Jeffrey nodded gloomily. “Uh-huh. That’s where you’ve got me.”
“Why have I got you?”
“Because the only explanation I can give for borrowing the gun will sound loony. It was loony. I’ll have to drag Miss Grant in again. Do you remember that photograph of her you showed me yesterday?”
“Yes.”
“And later you showed it to my father and he didn’t deny it had been given to him?”
“Yes.”
“All right. When you showed it to him and he didn’t deny it was his, I wished in my heart he had been killed instead of that fellow at the bungalow. I wanted him dead. I wanted—”
“Jeffrey!” Fuller’s voice was sharply warning. “You don’t need to—”
“Let me alone,” said Jeffrey impatiently. “I’m all right. I wanted to kill him myself and by God, if I found — I would have. But last evening at Fox’s place I learned that that was bunk. My father had never even seen Miss Grant. So when I left there I was feeling exuberant. Call it that or call it loony. Anyhow I had a reaction and I was feeling better toward my father than I ever had in my life, and I was ashamed because I had wanted to kill him, and the reaction to that was that I wanted to protect him—”
“Tchah!” Brissenden snorted.
Jeffrey ignored it. “I knew the man in the bungalow had been killed by someone who wanted to kill my father.

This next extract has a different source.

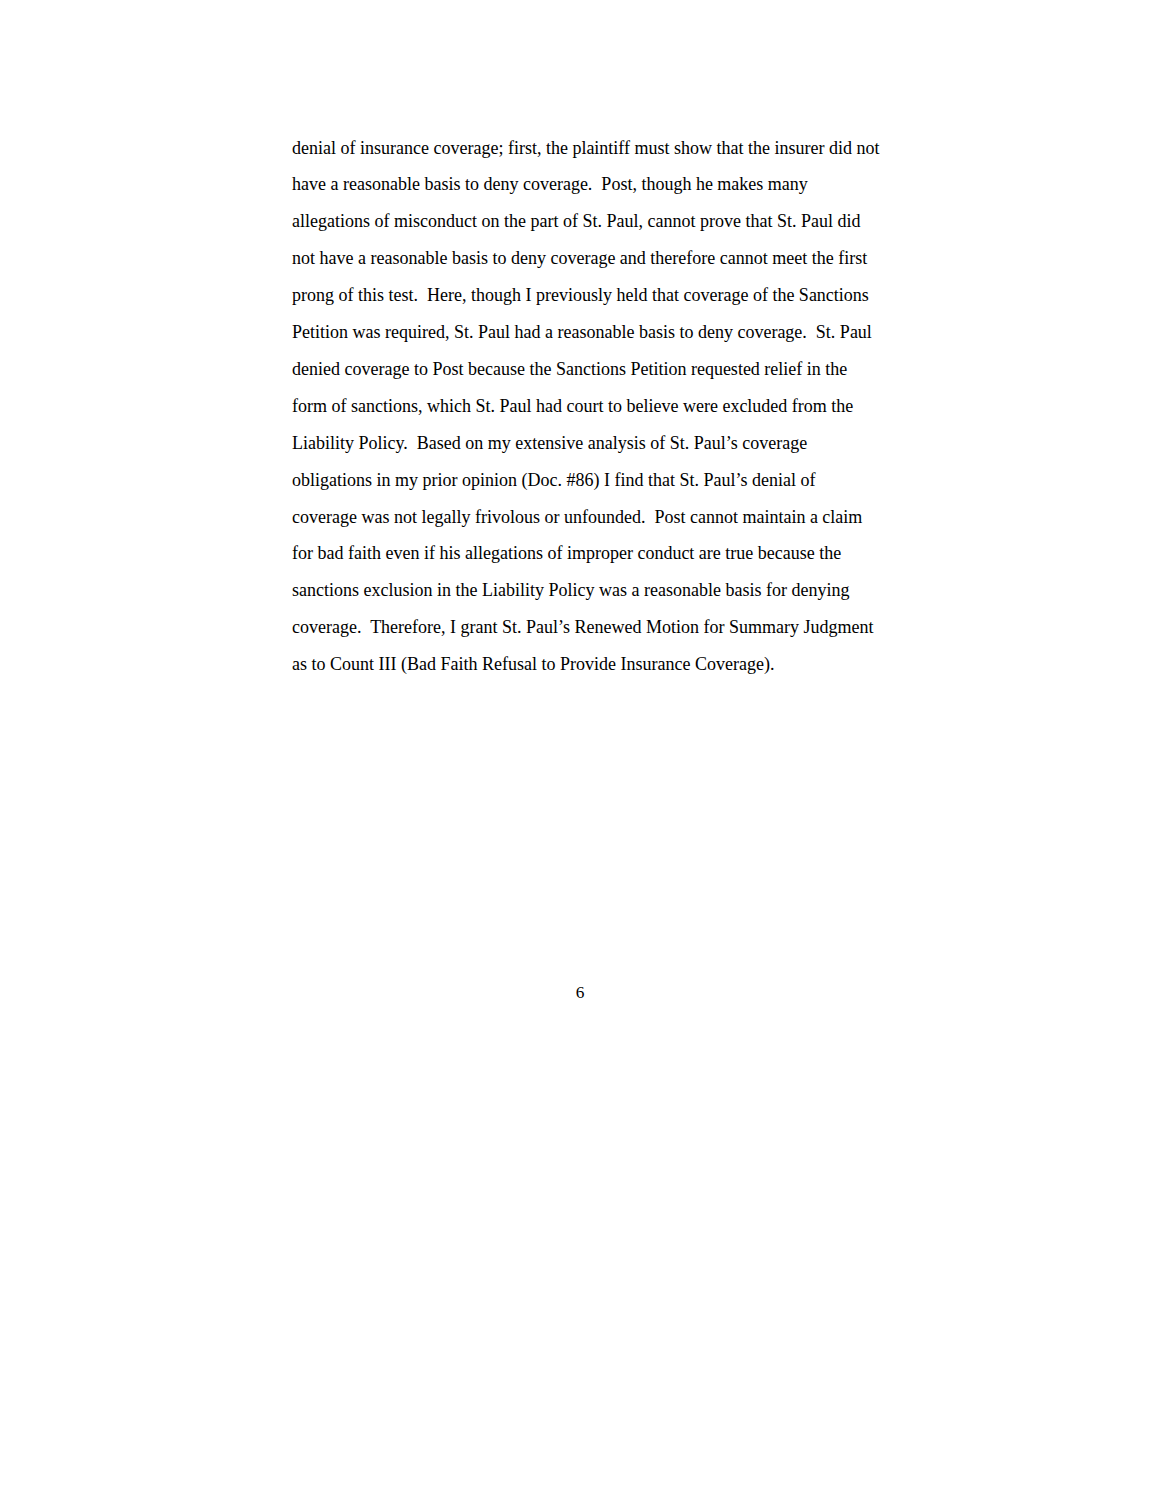denial of insurance coverage; first, the plaintiff must show that the insurer did not have a reasonable basis to deny coverage. Post, though he makes many allegations of misconduct on the part of St. Paul, cannot prove that St. Paul did not have a reasonable basis to deny coverage and therefore cannot meet the first prong of this test. Here, though I previously held that coverage of the Sanctions Petition was required, St. Paul had a reasonable basis to deny coverage. St. Paul denied coverage to Post because the Sanctions Petition requested relief in the form of sanctions, which St. Paul had court to believe were excluded from the Liability Policy. Based on my extensive analysis of St. Paul’s coverage obligations in my prior opinion (Doc. #86) I find that St. Paul’s denial of coverage was not legally frivolous or unfounded. Post cannot maintain a claim for bad faith even if his allegations of improper conduct are true because the sanctions exclusion in the Liability Policy was a reasonable basis for denying coverage. Therefore, I grant St. Paul’s Renewed Motion for Summary Judgment as to Count III (Bad Faith Refusal to Provide Insurance Coverage).
6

I thought he wouldn’t stop with one attempt and he might make another one any minute, even that very night. I felt like protecting him. When I saw him — Pavey — there on the porch with a gun as we went out, on an impulse I asked to borrow it. By the time I got home, I was already feeling silly, because I was so seldom where my father was that my chances of protecting him were practically non-existent. When I dressed this morning, I put the gun in my pocket, because I expected to drive over to Fox’s place during the morning and return it, and then Miss Grant and her uncle suddenly arrived and put that out of my mind.”